The future of eSports is something that has consistently been on shaky ground. The path that eSports is taking with single big-money events from Major League Gaming (MLG) and the IGN Pro League (IPL) is similar to the state of eSports in the mid-2000s before the entire scene inevitably crashed and burned. The release of StarCraft II in 2010 played a significant role in the resurgence of eSports and the Collegiate StarLeague looks to be the first true step towards healthy and more responsible growth of eSports as a whole.
Mack knows it will be a difficult road but he remains confident nonetheless. "That's why the CSL exists," he insists. "We want to be that catalyst for change. If nobody else is going to do it, we're going to be the ones who save eSports."
It won't be an easy road. Behind all the hype and large online viewership numbers tossed around there is still a question of financial stability within the eSports community. While the strides that MLG, IGN and so many tournament organizers others have made in elevating eSports in the past few years are admirable, the current state of eSports is hardly invincible.
Most major tournaments prefer to hype up individual players and glorify the spectacle to drum up advertising and sponsorship. And while the hype is a great attention getter, it doesn't foster genuine growth when the organizers of these events often blow through tens of millions of dollars for one event and have to practically start from scratch in obtaining capital for their next tournament. Having to constantly shore up capital from investors for every single event can make it a see-saw effort for organizers and it hardly speaks to the stability of the sport. It's even less certain for the teams and players who work hard to make a living in eSports.
A longtime player and member of the StarCraft: Brood War scene since 2004, Mack is a perfect consultant in this regard, so much so that he's been labeled the 'event guy' for the CSL; coordinating and planning event locations, staffing, hotels, and everything in between. He's very candid in his opinion on how most eSports events are run.
"I honestly do not believe that the current format that so many tournaments adhere to is fiscally suitable for eSports," Mack said. "It's not as stable or consistent as a self-perpetuating league. When you have an event that glorifies the individual, you run into situations where hundreds of fans won't show up to the event or watch the stream because their favorite player doesn't show up. That's the danger of hyping the individual over the sport as a whole.
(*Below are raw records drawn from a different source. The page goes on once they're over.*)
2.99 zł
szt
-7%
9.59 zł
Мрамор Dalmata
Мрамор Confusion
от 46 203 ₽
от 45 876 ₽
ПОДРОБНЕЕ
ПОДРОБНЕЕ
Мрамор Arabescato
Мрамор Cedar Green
"The way it's currently run, you have to the be absolute top 1% best in order to make a living in eSports. You have to be winning top tournaments consistently. The whole thing starts falling in on itself unless tournaments can pay out at least to the top eight finishers and even then players need the money to travel, eat, and practice at these events."
It's something that keeps a lot of players from entering the sport simply out of the need to survive and make a living. When tournaments only pay out to the top three finishers and there's a competitor pool of over a hundred at the event, the return on time investment for budding players can be discouraging. Mack uses Korea, home to the biggest market and arguably most of the best players in StarCraft, as a blueprint for building a healthier eSport.
"What happened in Korea that saved StarCraft and their respective KeSPA League is that it became a team league," he recalls. "As a team sport, players can be recruited to fill certain roles and be sponsored to the point that they can at least make a living on the most modest means and have a chance to work their way up. Once on a team, players can contribute as training partners and serve as strong anchor positions knowing they are under contract and not have to go to sleep every night thinking they have to win a major tournament just to survive."